Tuesday, October 04, 2005

Chevillard chevillé au corps

Eric Chevillard

Palafox


Comment passer de l’univers obscur de Millet aux riantes logorrhées de Chevillard ? , autant passer d’un extrême à un autre, et pourtant les deux séduisent, mais d’une manière différente. Quel étrange animal protéiforme que ce Palafox aux mille visages, qui ne semble qu’un prétexte à Chevillard pour mener tambour battant une prose riche et fantaisiste. Quelle bouffée nous envahit lorsque l’on lit Palafox ! On semble en perpétuel mouvement, comme si les lignes jouaient avec nous à saute-mouton ; quel brio ! je dirais même quel maestro dans le style, c’est épatant. Non content d’écrire avec talent, Chevillard sait créer un univers riche, varié, et surtout d’une imagination et d’une inventivité hors norme. La course-poursuite menée par les savants derrière Palafox ressemble alors à une épopée de pacotille, une battue à rebous, loufoque, dérisoire, drolatique, mais ô combien bien remarquable car soutenue par un brio stylistique et une écriture corrosive à souhait !
Car lire du Chevillard, c’est se plonger dans les plis et replis d’une écriture fascinante. Rien ne lasse chez Chevillard, mais tout semble passer et repasser pour mieux fustiger la reprise et en faire une force incomparable de variation digne des meilleures symphonies. Outre les incessantes transformations et quasi mutations de Palafox, ce qui fait la force de Chevillard est de pouvoir asseoir dans son écriture, combiner avec une alchimie qui m’était jusque-là inconnue, mis à part dans la verve rabelaisienne, le plaisir heureux du verbe, l’ironie la plus acerbe, et la beauté remarquable de la langue. On s’amuse chez Chevillard, mais on s’amuse dans les hauteurs du style et aux confins des sommets les plus élevés des montagnes de l’intelligence. A le lire, on semble voguer dans un plaisir intellectuel non rébarbatif, on a l’impression que tout le monde pourrait suivre ces courses poursuites qui finissent en eau de boudin, mais que Chevillard sait ménager une double lecture, comme si Palafox était un petit Prince épique version battue tragi-comique.
La fin de Palafox résonne comme l’ensemble du roman, dans une tonalité où le comique est poussé jusqu’à ses limites extrêmes. Le protée Palafox obtient une victoire ultime sur ses poursuivants en réussissant post-mortem une dernière métamorphose qui le pérennise et finit par le libérer à jamais de la poursuite oppressante des scientifiques fanatiques et cocasses : l’empaillage de Palafox est donc une pétrification salvatrice en forme de pied de nez ultime à la course à l’exploitation animale. L’auteur se fait un Brigitte Bardot a rebours, il sauve Palafox, c’est-à-dire tous les animaux, oiseaux, reptiles, poissons, mammifères, carnassiers et j’en passe, mais ce sauvetage ne peut se faire que par la survivance artificielle de l’empaillage. Pour survivre, l’animal doit mourir.
Que dire d’autre sinon que Chevillard mérite ô combien d’être lu, ne serait-ce que pour une fois au moins savoir ce que c’est que de lire intelligent en s’amusant, bref passer un vrai moment d’amusement intellectuel et profond, sans toutefois se prendre trop au sérieux…

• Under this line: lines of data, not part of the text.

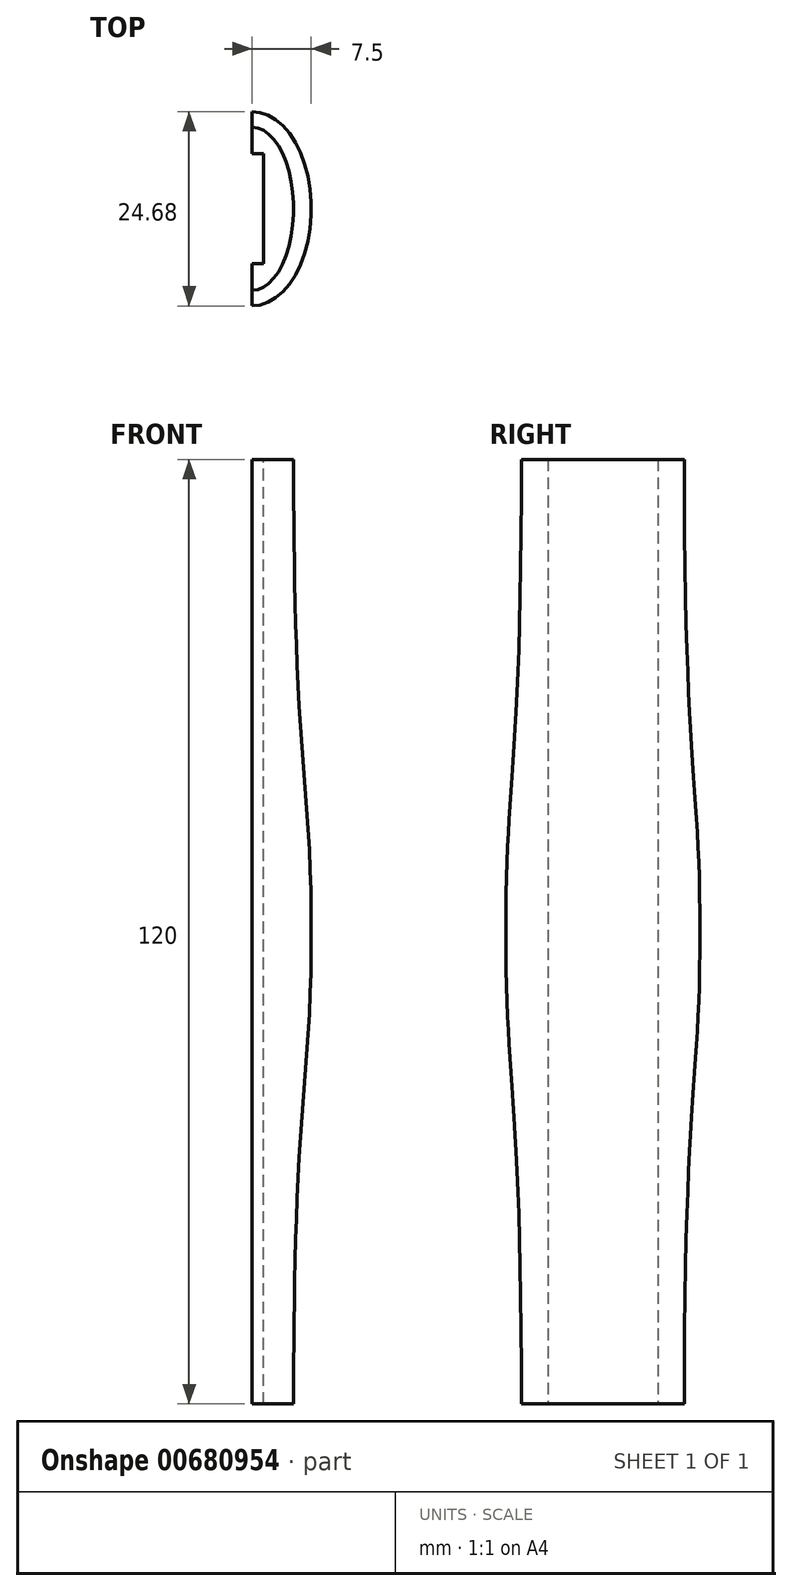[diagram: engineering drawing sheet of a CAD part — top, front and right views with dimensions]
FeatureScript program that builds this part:
annotation { "Feature Type Name" : "Feature", "Feature Type Description" : "" }
export const myFeature = defineFeature(function(context is Context, id is Id, definition is map)
    precondition{}
    {
        {
            var Q0;
            Q0=qCreatedBy(makeId("Top.planeOp"),FACE);
            var sketch = newSketch(context, id + "F0", { "sketchPlane" : qUnion([Q0])});
            skEllipticalArc(sketch, "E0", {});
            skLineSegment(sketch, "E1", {"start": v(0, -12.34) * mm, "end": v(0, 12.34) * mm});
            const initialGuessF0  = {"E0": [0, 0, 0, -1, 0.012335, 0.0075, 3.141592653589793, 0]};
            skSetInitialGuess(sketch, initialGuessF0);
            skSolve(sketch);
        }
        {
            var Q0;
            Q0=qCreatedBy(makeId("Top.planeOp"),FACE);
            cPlane(context, id + "F1", {"entities" : qUnion([Q0]), "cplaneType" : CPlaneType.OFFSET, "offset" : 60 * mm, "width" : 150 * mm, "height" : 150 * mm});
        }
        {
            var Q0;
            Q0=qCreatedBy(id+"F1.planeOp",FACE);
            var sketch = newSketch(context, id + "F2", { "sketchPlane" : qUnion([Q0])});
            skEllipticalArc(sketch, "E2", {});
            skLineSegment(sketch, "E3", {"start": v(0, 10.35) * mm, "end": v(0, -10.35) * mm});
            const initialGuessF2  = {"E2": [0, 0, 0, -1, 0.01035, 0.00525, 3.141592653589793, 0]};
            skSetInitialGuess(sketch, initialGuessF2);
            skSolve(sketch);
        }
        {
            var Q0;
            Q0=makeQuery(id+"F0.imprint","IMPRINT",FACE,{"disambiguationData":[TD([[makeQuery(id+"F0.imprint","IMPRINT",EDGE,{"derivedFrom":sQuery(id+"F0.wireOp",EDGE,"E0")}),1.0]])]});
            var Q1;
            Q1=makeQuery(id+"F2.imprint","IMPRINT",FACE,{"disambiguationData":[TD([[makeQuery(id+"F2.imprint","IMPRINT",EDGE,{"derivedFrom":sQuery(id+"F2.wireOp",EDGE,"E2")}),1.0]])]});
            loft(context, id + "F3", {"startCondition" : LoftEndDerivativeType.NORMAL_TO_PROFILE, "startMagnitude" : 1, "endCondition" : LoftEndDerivativeType.NORMAL_TO_PROFILE, "endMagnitude" : 2, "sheetProfilesArray" : [{ "sheetProfileEntities" : qUnion([Q0]) }, { "sheetProfileEntities" : qUnion([Q1]) }]});
        }
        {
            var Q0;
            Q0=makeQuery(id+"F3.opLoft","SWEPT_BODY",BODY,{"disambiguationData":[OSD([makeQuery(id+"F0.imprint","IMPRINT",FACE,{"disambiguationData":[TD([[makeQuery(id+"F0.imprint","IMPRINT",EDGE,{"derivedFrom":sQuery(id+"F0.wireOp",EDGE,"E0")}),1.0]])]}),makeQuery(id+"F2.imprint","IMPRINT",FACE,{"disambiguationData":[TD([[makeQuery(id+"F2.imprint","IMPRINT",EDGE,{"derivedFrom":sQuery(id+"F2.wireOp",EDGE,"E2")}),1.0]])]})])]});
            var Q1;
            Q1=qCreatedBy(makeId("Top.planeOp"),FACE);
            mirror(context, id + "F4", {"operationType" : NewBodyOperationType.ADD, "entities" : qUnion([Q0]), "mirrorPlane" : qUnion([Q1])});
        }
        {
            var Q0;
            Q0=makeQuery(id+"F3.opLoft","CAP_FACE",FACE,{"disambiguationData":[OSD([makeQuery(id+"F2.imprint","IMPRINT",FACE,{"disambiguationData":[TD([[makeQuery(id+"F2.imprint","IMPRINT",EDGE,{"derivedFrom":sQuery(id+"F2.wireOp",EDGE,"E2")}),1.0]])]})])],"isStart":true});
            var sketch = newSketch(context, id + "F5", { "sketchPlane" : qUnion([Q0])});
            skLineSegment(sketch, "E4.bottom", {"start": v(-1.43, 7) * mm, "end": v(1.44, 7) * mm});
            skLineSegment(sketch, "E4.top", {"start": v(-1.44, -7) * mm, "end": v(1.43, -7) * mm});
            skLineSegment(sketch, "E4.left", {"start": v(-1.43, 7) * mm, "end": v(-1.44, -7) * mm});
            skLineSegment(sketch, "E4.right", {"start": v(1.44, 7) * mm, "end": v(1.43, -7) * mm});
            skPoint(sketch, "E4.middle", {"position": v(0, 0) * mm});
            skSolve(sketch);
        }
        {
            var Q0;
            Q0=qSketchRegion(id+"F5",true);
            extrude(context, id + "F6", {"entities" : qUnion([Q0]), "operationType" : NewBodyOperationType.REMOVE, "oppositeDirection" : true, "depth" : 120 * mm, "offsetDistance" : 25 * mm});
        }
        {
            var Q0;
            Q0=makeQuery(id+"F3.opLoft","SWEPT_BODY",BODY,{"disambiguationData":[OSD([makeQuery(id+"F0.imprint","IMPRINT",FACE,{"disambiguationData":[TD([[makeQuery(id+"F0.imprint","IMPRINT",EDGE,{"derivedFrom":sQuery(id+"F0.wireOp",EDGE,"E0")}),1.0]])]}),makeQuery(id+"F2.imprint","IMPRINT",FACE,{"disambiguationData":[TD([[makeQuery(id+"F2.imprint","IMPRINT",EDGE,{"derivedFrom":sQuery(id+"F2.wireOp",EDGE,"E2")}),1.0]])]})])]});
            var Q1;
            Q1=qCreatedBy(makeId("Right.planeOp"),FACE);
            mirror(context, id + "F7", {"entities" : qUnion([Q0]), "mirrorPlane" : qUnion([Q1])});
        }
        {
            var Q0;
            Q0=makeQuery(id+"F3.opLoft","SWEPT_BODY",BODY,{"disambiguationData":[OSD([makeQuery(id+"F0.imprint","IMPRINT",FACE,{"disambiguationData":[TD([[makeQuery(id+"F0.imprint","IMPRINT",EDGE,{"derivedFrom":sQuery(id+"F0.wireOp",EDGE,"E0")}),1.0]])]}),makeQuery(id+"F2.imprint","IMPRINT",FACE,{"disambiguationData":[TD([[makeQuery(id+"F2.imprint","IMPRINT",EDGE,{"derivedFrom":sQuery(id+"F2.wireOp",EDGE,"E2")}),1.0]])]})])]});
            deleteBodies(context, id + "F8", {"entities" : qUnion([Q0])});
        }
    });
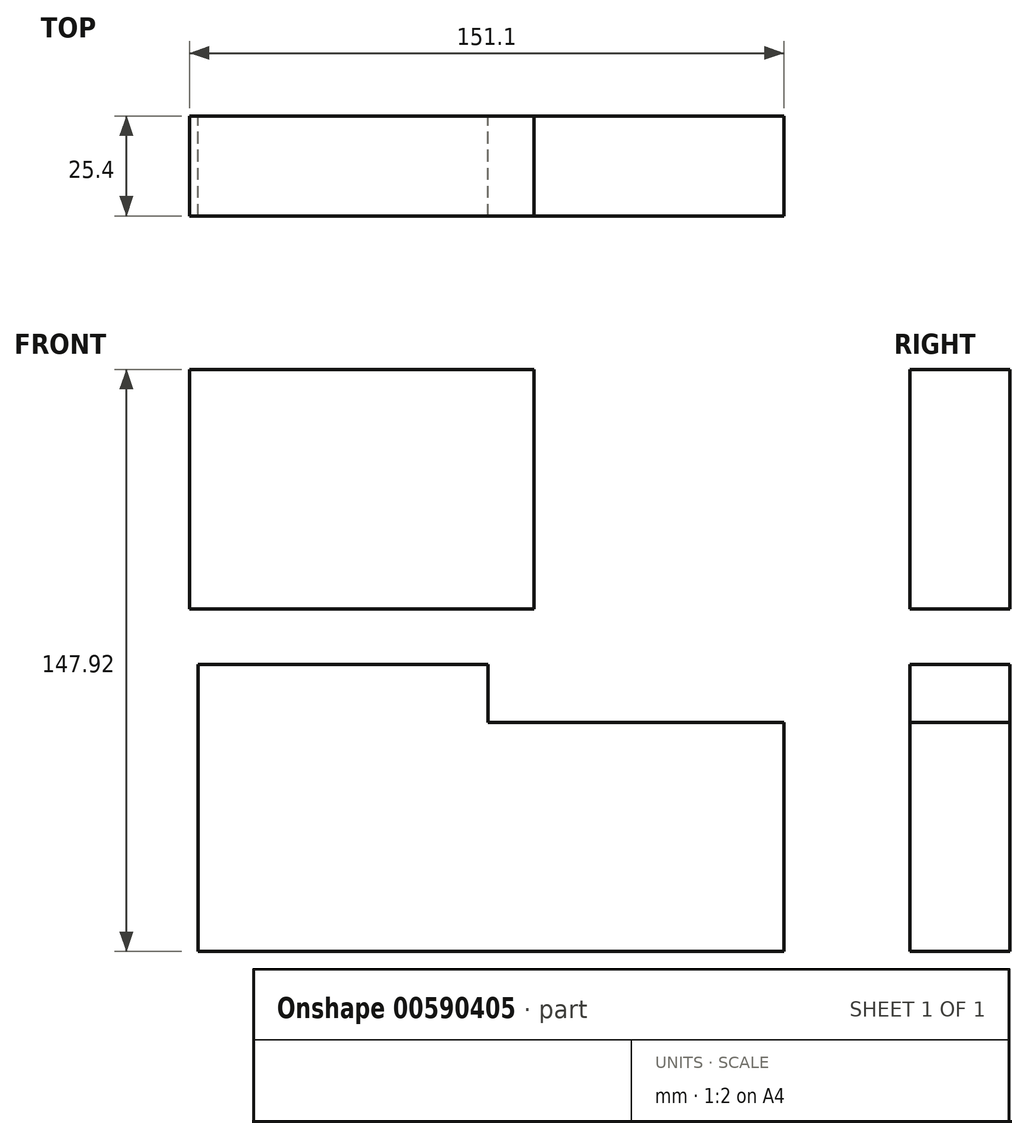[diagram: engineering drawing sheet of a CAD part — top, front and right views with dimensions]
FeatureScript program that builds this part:
annotation { "Feature Type Name" : "Feature", "Feature Type Description" : "" }
export const myFeature = defineFeature(function(context is Context, id is Id, definition is map)
    precondition{}
    {
        {
            var Q0;
            Q0=qCreatedBy(makeId("Front.planeOp"),FACE);
            var sketch = newSketch(context, id + "F0", { "sketchPlane" : qUnion([Q0])});
            skLineSegment(sketch, "E0.bottom", {"start": v(-75.8, 74.94) * mm, "end": v(11.79, 74.94) * mm});
            skLineSegment(sketch, "E0.top", {"start": v(-75.8, 14.03) * mm, "end": v(11.79, 14.03) * mm});
            skLineSegment(sketch, "E0.left", {"start": v(-75.8, 74.94) * mm, "end": v(-75.8, 14.03) * mm});
            skLineSegment(sketch, "E0.right", {"start": v(11.79, 74.94) * mm, "end": v(11.79, 14.03) * mm});
            skSolve(sketch);
        }
        {
            var Q0;
            Q0 = qSketchRegion(id + "F0", true);
            extrude(context, id + "F1", {"entities" : qUnion([Q0]), "depth" : 25.4 * mm, "offsetDistance" : 25.4 * mm});
        }
        {
            var Q0;
            Q0=qCreatedBy(makeId("Front.planeOp"),FACE);
            var sketch = newSketch(context, id + "F2", { "sketchPlane" : qUnion([Q0])});
            skLineSegment(sketch, "E1.bottom", {"start": v(-73.6, -72.98) * mm, "end": v(0, -72.98) * mm});
            skLineSegment(sketch, "E1.top", {"start": v(-73.6, 0) * mm, "end": v(0, 0) * mm});
            skLineSegment(sketch, "E1.left", {"start": v(-73.6, -72.98) * mm, "end": v(-73.6, 0) * mm});
            skLineSegment(sketch, "E1.right", {"start": v(0, -72.98) * mm, "end": v(0, 0) * mm});
            skLineSegment(sketch, "E2.bottom", {"start": v(0, -72.98) * mm, "end": v(75.29, -72.98) * mm});
            skLineSegment(sketch, "E2.top", {"start": v(0, -14.8) * mm, "end": v(75.29, -14.8) * mm});
            skLineSegment(sketch, "E2.left", {"start": v(0, -72.98) * mm, "end": v(0, -14.8) * mm});
            skLineSegment(sketch, "E2.right", {"start": v(75.29, -72.98) * mm, "end": v(75.29, -14.8) * mm});
            skSolve(sketch);
        }
        {
            var Q0;
            Q0 = qSketchRegion(id + "F2", true);
            extrude(context, id + "F3", {"entities" : qUnion([Q0]), "depth" : 25.4 * mm, "offsetDistance" : 25.4 * mm});
        }
    });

Le Vaillant petit Tailleur

Le dernier ouvrage de Chevillard confine souvent avec le commentaire méta textuel. Plus qu’un écrivain, il semble être un metteur en scène littéraire. Reprenant à son « conte » le récit initial des frères Grimm, sondant les origines obscures de l’histoire du petit tailleur, un conte de grands-mères, il rebâti ce conte en exploitant diverses pistes qui restaient jusque-là dans l’ombre, constituant ainsi des myriades de petits chemins qui gravitent autour de l’histoire initiale.
Avec le brio humoristique et stylistique qu’on lui connaît, Eric Chevillard sait peindre les soubresauts de son héros et l’entrecouper d’autres contes à la structure plus canoniques, comme s’il voulait construire une macrostructure ouverte du conte du vaillant petit tailleur capable d’accueillir en lui toute une virtualité de contes parfois avortés, parfois entiers, capable tout du moins de constituer un terreau propice à l’éclosion, à l’explosion d’un imaginaire littéraire de conteur des plus détonnant. Ainsi Eric Chevillard « taille » son récit et épingles les stéréotypes littéraires comme le petit tailleur épingle les mouches pour mieux donner à son lecteur l’inexprimable suc littéraire qui fait le succès et la tonalités particulière de ses récits savoureux.